The Finnish architect Viljo Revell asked Moore to create a sculpture in keeping with the flowing lines of his new Toronto City Hall on Nathan Phillips Square. The sculpture, although controversial when purchased in 1966 is now considered part of Toronto's civic heritage. The work was originally to cost $120,000; Moore eventually sold the bronze to Toronto for $100,000, on the condition that he could make a second cast for the National Gallery in Berlin. The first bronze cast was exhibited for the first time in Arnhem, The Netherlands, in 1966; it was unveiled in Toronto on October 26 that year.

==Smaller models==
The work had begun life in 1964 as a plaster maquette, probably based on a stone that Moore had collected. Many of Moore's maquettes for larger works were cast in bronze, but the maquette for the Archer never was.

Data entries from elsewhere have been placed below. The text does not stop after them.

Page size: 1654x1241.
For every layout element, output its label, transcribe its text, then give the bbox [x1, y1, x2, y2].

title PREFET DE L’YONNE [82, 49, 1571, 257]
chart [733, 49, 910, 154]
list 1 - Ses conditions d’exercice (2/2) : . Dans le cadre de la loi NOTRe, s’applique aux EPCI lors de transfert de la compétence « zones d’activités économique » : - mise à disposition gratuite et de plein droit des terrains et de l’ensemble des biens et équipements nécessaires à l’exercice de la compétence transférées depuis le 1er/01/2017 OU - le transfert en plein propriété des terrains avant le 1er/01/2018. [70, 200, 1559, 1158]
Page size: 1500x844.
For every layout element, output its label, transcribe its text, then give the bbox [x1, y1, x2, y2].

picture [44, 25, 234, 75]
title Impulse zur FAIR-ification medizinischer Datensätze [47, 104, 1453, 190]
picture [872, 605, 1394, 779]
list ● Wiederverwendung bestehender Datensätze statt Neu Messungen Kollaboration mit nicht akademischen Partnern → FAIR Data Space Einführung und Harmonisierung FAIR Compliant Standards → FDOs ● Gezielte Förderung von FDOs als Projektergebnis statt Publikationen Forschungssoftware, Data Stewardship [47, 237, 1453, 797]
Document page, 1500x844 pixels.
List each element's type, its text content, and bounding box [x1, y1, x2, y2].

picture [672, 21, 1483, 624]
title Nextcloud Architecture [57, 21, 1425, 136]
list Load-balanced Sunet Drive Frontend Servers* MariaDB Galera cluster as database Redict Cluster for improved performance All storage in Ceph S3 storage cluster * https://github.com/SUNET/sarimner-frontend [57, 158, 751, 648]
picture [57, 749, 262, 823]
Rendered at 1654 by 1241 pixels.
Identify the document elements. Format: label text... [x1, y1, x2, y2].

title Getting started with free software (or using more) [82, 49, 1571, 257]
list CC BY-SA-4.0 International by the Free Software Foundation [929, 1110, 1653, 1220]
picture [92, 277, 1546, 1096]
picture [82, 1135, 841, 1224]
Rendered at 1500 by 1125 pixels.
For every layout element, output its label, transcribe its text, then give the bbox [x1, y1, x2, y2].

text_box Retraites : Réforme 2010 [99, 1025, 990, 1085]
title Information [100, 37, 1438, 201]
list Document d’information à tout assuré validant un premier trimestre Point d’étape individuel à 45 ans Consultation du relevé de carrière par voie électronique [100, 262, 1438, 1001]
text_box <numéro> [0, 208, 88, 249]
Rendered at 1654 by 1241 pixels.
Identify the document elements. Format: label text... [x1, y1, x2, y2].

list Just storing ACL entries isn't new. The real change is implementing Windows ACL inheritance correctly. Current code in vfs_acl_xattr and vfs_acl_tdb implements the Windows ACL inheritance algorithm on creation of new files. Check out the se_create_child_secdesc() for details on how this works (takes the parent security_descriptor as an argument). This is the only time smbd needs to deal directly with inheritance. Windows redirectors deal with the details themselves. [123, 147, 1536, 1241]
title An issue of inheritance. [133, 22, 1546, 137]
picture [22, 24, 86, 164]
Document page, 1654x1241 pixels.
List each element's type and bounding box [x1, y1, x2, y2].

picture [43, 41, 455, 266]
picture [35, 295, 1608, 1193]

A medium-sized version of the sculpture, Working Model for Three Way Piece No.2: Archer, was cast in bronze in edition of seven, along with an artist's cast. The Working Model is 78 cm long and 79 cm high. The artist's cast is now owned by the Tate, which was presented the work by Moore in 1978. The bronze Working Model was first exhibited at the Marlborough Galleria d'Arte in Rome in 1965.

A unique marble version of the Archer, about the same size as the Working Model (78 cm x 75 cm) was carved by Moore in 1965, and is owned by the Didrichsen Art Museum in Helsinki, which acquired the work in 1967.